• [What to do]: Extract every line below that contains the string "much". Letter case counts.

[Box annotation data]

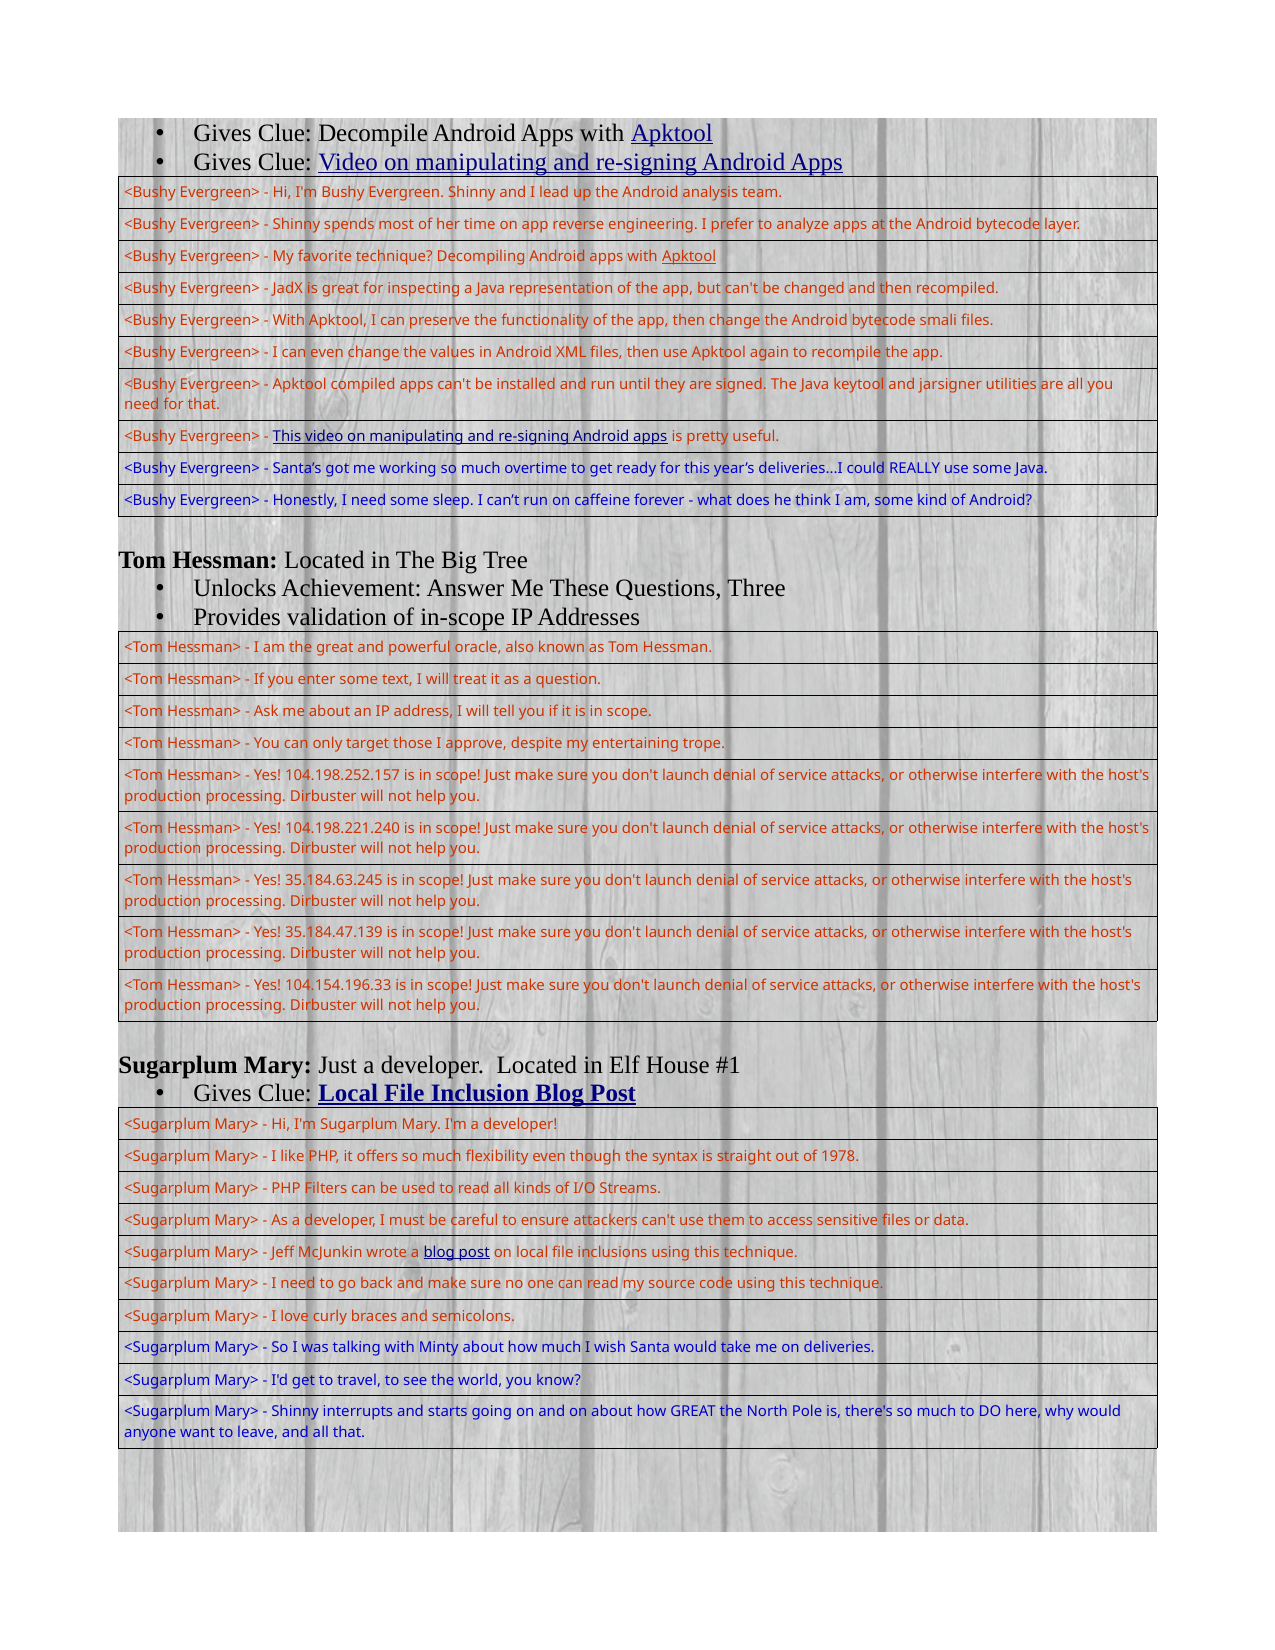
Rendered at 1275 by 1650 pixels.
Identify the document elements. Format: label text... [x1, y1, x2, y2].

text Tom Hessman: Located in The Big Tree [118, 545, 1157, 573]
picture [118, 1022, 1157, 1050]
table_cell <Sugarplum Mary> - I need to go back and make sure no one can read my source code using this technique. [119, 1268, 1157, 1299]
picture [118, 118, 156, 176]
table_cell <Bushy Evergreen> - With Apktool, I can preserve the functionality of the app, then change the Android bytecode smali files. [119, 305, 1157, 336]
table_cell <Bushy Evergreen> - Honestly, I need some sleep. I can’t run on caffeine forever - what does he think I am, some kind of Android? [119, 485, 1157, 516]
list Gives Clue: Local File Inclusion Blog Post [156, 1078, 1157, 1107]
table_cell <Bushy Evergreen> - Santa’s got me working so much overtime to get ready for this year’s deliveries...I could REALLY use some Java. [119, 453, 1157, 484]
table_cell <Bushy Evergreen> - Shinny spends most of her time on app reverse engineering. I prefer to analyze apps at the Android bytecode layer. [119, 209, 1157, 239]
table_cell <Bushy Evergreen> - This video on manipulating and re-signing Android apps is pretty useful. [119, 421, 1157, 452]
list Unlocks Achievement: Answer Me These Questions, Three [156, 573, 1157, 602]
list Gives Clue: Video on manipulating and re-signing Android Apps [156, 147, 1157, 176]
table_header <Tom Hessman> - I am the great and powerful oracle, also known as Tom Hessman. [119, 632, 1157, 663]
table_cell <Bushy Evergreen> - JadX is great for inspecting a Java representation of the app, but can't be changed and then recompiled. [119, 273, 1157, 303]
table_cell <Tom Hessman> - Ask me about an IP address, I will tell you if it is in scope. [119, 696, 1157, 727]
table_cell <Sugarplum Mary> - PHP Filters can be used to read all kinds of I/O Streams. [119, 1172, 1157, 1203]
picture [118, 573, 156, 631]
table_cell <Bushy Evergreen> - My favorite technique? Decompiling Android apps with Apktool [119, 241, 1157, 272]
picture [118, 1078, 156, 1107]
table_header <Bushy Evergreen> - Hi, I'm Bushy Evergreen. Shinny and I lead up the Android analysis team. [119, 177, 1157, 208]
table_header <Sugarplum Mary> - Hi, I'm Sugarplum Mary. I'm a developer! [119, 1108, 1157, 1139]
picture [118, 1449, 1157, 1532]
table_cell <Sugarplum Mary> - I love curly braces and semicolons. [119, 1300, 1157, 1331]
text Sugarplum Mary: Just a developer. Located in Elf House #1 [118, 1050, 1157, 1078]
list Provides validation of in-scope IP Addresses [156, 602, 1157, 631]
table_cell <Tom Hessman> - You can only target those I approve, despite my entertaining trope. [119, 728, 1157, 759]
table_cell <Sugarplum Mary> - As a developer, I must be careful to ensure attackers can't use them to access sensitive files or data. [119, 1204, 1157, 1235]
table_cell <Tom Hessman> - Yes! 35.184.47.139 is in scope! Just make sure you don't launch denial of service attacks, or otherwise interfere with the host's production processing. Dirbuster will not help you. [119, 917, 1157, 968]
table_cell <Tom Hessman> - Yes! 35.184.63.245 is in scope! Just make sure you don't launch denial of service attacks, or otherwise interfere with the host's production processing. Dirbuster will not help you. [119, 865, 1157, 916]
table_cell <Tom Hessman> - Yes! 104.154.196.33 is in scope! Just make sure you don't launch denial of service attacks, or otherwise interfere with the host's production processing. Dirbuster will not help you. [119, 970, 1157, 1021]
table_cell <Bushy Evergreen> - Apktool compiled apps can't be installed and run until they are signed. The Java keytool and jarsigner utilities are all you need for that. [119, 369, 1157, 420]
table_cell <Tom Hessman> - If you enter some text, I will treat it as a question. [119, 664, 1157, 695]
table_cell <Sugarplum Mary> - Shinny interrupts and starts going on and on about how GREAT the North Pole is, there's so much to DO here, why would anyone want to leave, and all that. [119, 1396, 1157, 1447]
table_cell <Sugarplum Mary> - I like PHP, it offers so much flexibility even though the syntax is straight out of 1978. [119, 1140, 1157, 1171]
table_cell <Sugarplum Mary> - Jeff McJunkin wrote a blog post on local file inclusions using this technique. [119, 1236, 1157, 1267]
picture [118, 517, 1157, 545]
table_cell <Tom Hessman> - Yes! 104.198.221.240 is in scope! Just make sure you don't launch denial of service attacks, or otherwise interfere with the host's production processing. Dirbuster will not help you. [119, 812, 1157, 864]
table_cell <Bushy Evergreen> - I can even change the values in Android XML files, then use Apktool again to recompile the app. [119, 337, 1157, 367]
table_cell <Sugarplum Mary> - So I was talking with Minty about how much I wish Santa would take me on deliveries. [119, 1332, 1157, 1363]
table_cell <Sugarplum Mary> - I'd get to travel, to see the world, you know? [119, 1364, 1157, 1395]
table_cell <Tom Hessman> - Yes! 104.198.252.157 is in scope! Just make sure you don't launch denial of service attacks, or otherwise interfere with the host's production processing. Dirbuster will not help you. [119, 760, 1157, 811]
list Gives Clue: Decompile Android Apps with Apktool [156, 118, 1157, 147]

• [Complete answer]:
table_cell <Bushy Evergreen> - Santa’s got me working so much overtime to get ready for this year’s deliveries...I could REALLY use some Java. [119, 453, 1157, 484]
table_cell <Sugarplum Mary> - Shinny interrupts and starts going on and on about how GREAT the North Pole is, there's so much to DO here, why would anyone want to leave, and all that. [119, 1396, 1157, 1447]
table_cell <Sugarplum Mary> - I like PHP, it offers so much flexibility even though the syntax is straight out of 1978. [119, 1140, 1157, 1171]
table_cell <Sugarplum Mary> - So I was talking with Minty about how much I wish Santa would take me on deliveries. [119, 1332, 1157, 1363]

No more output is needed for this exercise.